Research
POSTDOCTORAL RESEARCH
Upon completing her dissertation training, Katie joined the lab of Prof. William DeGrado at UC San Francisco in September 2021. Here, Katie is leveraging structural biology and de novo protein design to understand biological signal transduction mechanisms. In particular, she is focused on understanding the thermodynamic and conformational signaling of bacterial histidine kinases and two component signaling systems.
She has presented her research at Gordon Research Conferences (Protein Engineering; Signal Transduction in Microorganisms) and Gibbs Society Conference on Biothermodynamics. She was also selected as a 2023 Leading Edge fellow, a program for gender-minority aspiring faculty. As a Leading Edge Fellow, Katie presented her research at an annual Symposum held at HHMI Janelia Research Campus. Her research is supported by an NIH Ruth Kirschstein NRSA Postdoctoral Fellowship (F32).
DOCTORAL RESEARCH
Katie's dissertation work in the McCafferty lab focused on trafficking defects in models of Parkinson's disease and characterizing how small molecules can be used in the rescue thereof. Her primary project has focused on elucidating the mechanism of action of a small, N-arylbenzdiimidazole (NAB) ligand that alleviates phenotypic markers of α-synuclein toxicity in a manner dependent upon E3 ubiquitin ligase Nedd4 (see Tardiff et al., Science, 2013 for original identification of NAB ligand). Her efforts revealed that, despite evidence of engagement with Nedd4 in vitro, the NAB mechanism is independent of in vitro changes in Nedd4 enzymology. Rather, her work reveals a novel putative protein network involved in NAB- and Nedd4-dependent rescue of trafficking defects. This work is detailed in a first-author publication (Hatstat et al., Cell Chemical Biology, 2021).
This work was furthered with unbiased chemoproteomic identification of targets of the NAB scaffold to further understand its mechanism of action at a molecular level. This work, completed in collaboration with the Fitzgerald lab (Duke Chemistry) revealed small GTPase Rab1a as a previously unrecognized target of NAB2 (Hatstat et al., RSC Chemical Biology, 2022, Advance Article). This enzyme has been thoroughly linked to trafficking processes disrupted α-synuclein toxicity, and her work expands our understanding of both the small molecule and druggability of proteins related to α-synuclein toxicity in Parkinson's disease.

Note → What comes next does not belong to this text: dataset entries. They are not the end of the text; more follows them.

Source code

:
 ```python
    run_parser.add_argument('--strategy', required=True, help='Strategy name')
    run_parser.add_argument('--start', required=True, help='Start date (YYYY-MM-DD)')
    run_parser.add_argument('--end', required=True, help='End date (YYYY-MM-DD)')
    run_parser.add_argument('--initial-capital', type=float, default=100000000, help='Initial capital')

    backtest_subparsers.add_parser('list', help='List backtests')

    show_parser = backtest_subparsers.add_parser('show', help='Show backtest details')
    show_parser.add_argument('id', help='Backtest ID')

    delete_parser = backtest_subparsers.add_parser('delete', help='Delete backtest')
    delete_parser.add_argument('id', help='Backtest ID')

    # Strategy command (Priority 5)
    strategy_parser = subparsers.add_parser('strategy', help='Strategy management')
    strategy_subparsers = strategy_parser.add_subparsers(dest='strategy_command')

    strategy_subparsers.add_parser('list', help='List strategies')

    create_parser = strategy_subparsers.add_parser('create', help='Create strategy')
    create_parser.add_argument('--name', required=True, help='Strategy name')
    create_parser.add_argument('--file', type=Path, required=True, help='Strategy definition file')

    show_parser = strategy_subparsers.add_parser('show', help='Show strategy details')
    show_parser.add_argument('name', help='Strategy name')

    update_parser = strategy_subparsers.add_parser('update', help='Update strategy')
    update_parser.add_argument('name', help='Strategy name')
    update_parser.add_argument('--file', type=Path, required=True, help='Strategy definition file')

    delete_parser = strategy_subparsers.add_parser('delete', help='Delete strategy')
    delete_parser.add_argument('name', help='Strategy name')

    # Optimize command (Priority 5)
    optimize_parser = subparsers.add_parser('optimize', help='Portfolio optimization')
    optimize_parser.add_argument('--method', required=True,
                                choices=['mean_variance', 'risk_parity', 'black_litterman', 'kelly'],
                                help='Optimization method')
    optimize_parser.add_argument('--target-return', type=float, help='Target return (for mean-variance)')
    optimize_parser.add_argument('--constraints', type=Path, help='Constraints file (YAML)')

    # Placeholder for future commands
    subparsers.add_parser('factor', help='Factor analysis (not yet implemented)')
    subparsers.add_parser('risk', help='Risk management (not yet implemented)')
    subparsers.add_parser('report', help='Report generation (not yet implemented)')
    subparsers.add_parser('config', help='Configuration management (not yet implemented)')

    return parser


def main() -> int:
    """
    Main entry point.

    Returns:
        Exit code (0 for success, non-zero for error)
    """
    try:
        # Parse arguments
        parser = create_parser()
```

Her findings provided extensive opportunities in method development (Hatstat and McCafferty, Prot. Exp. Purif., 2020) and have inspired a series of additional projects that employ bioinformatic, computational, and proteomic analyses to better understand the specificity of Nedd4 at the level of protein-protein interaction driven substrate recognition (Hatstat, Pupi, and McCafferty, PLoS ONE, 2021) and in response to cellular stimuli (unpublished work).
She has experience in a broad range of techniques within the Chemical Biology discipline, including: recombinant protein expression and purification, in vitro assay development, biophysical analyses (SPR, ITC, PTSA), mammalian tissue culture and cell-based assays, biomolecular mass spectrometry, proteomics, and small molecule synthesis and characterization.
Katie's graduate research was supported and enabled by an NSF Graduate Research Fellowship, Bass Instructional Fellowship (Duke University), and Fellowship for Outstanding Graduate Student in Chemistry (Duke University).
UNDERGRADUATE RESEARCH
At Rhodes College, Katie worked under the guidance of Dr. Mauricio Cafiero and Dr. Larryn Peterson on an interdisciplinary study of inhibitors of the catechol-O-methyltransferase (COMT) enzyme. As COMT is involved in dopamine metabolism, Katie's work sought to identify novel catecholic and dopaminergic derivatives as inhibitors of the enzyme to prolong dopamine availability in treatment of conditions like Parkinson's. To this end, Katie conducted a density functional theory-based computational characterization of small molecule libraries (in the Cafiero lab) and synthesized those ligands for enzymatic analysis (in the Peterson lab). Katie's undergraduate research afforded three peer-reviewed publications (2 first-author, 1 second author), with all contributing authors being undergraduate researchers.
FUTURE RESEARCH INTERESTS
Katie is interested in the features that define protein signaling pathways including protein-protein interactions, modularity, and conformational signaling. In particular, she is interested in leveraging our understand of signaling pathways to re-wire and re-purpose their components to elicit new biological outcomes. To this end, she aims to apply biophysical and structural methods with protein design and engineering to both elucidate and manipulate protein signaling events.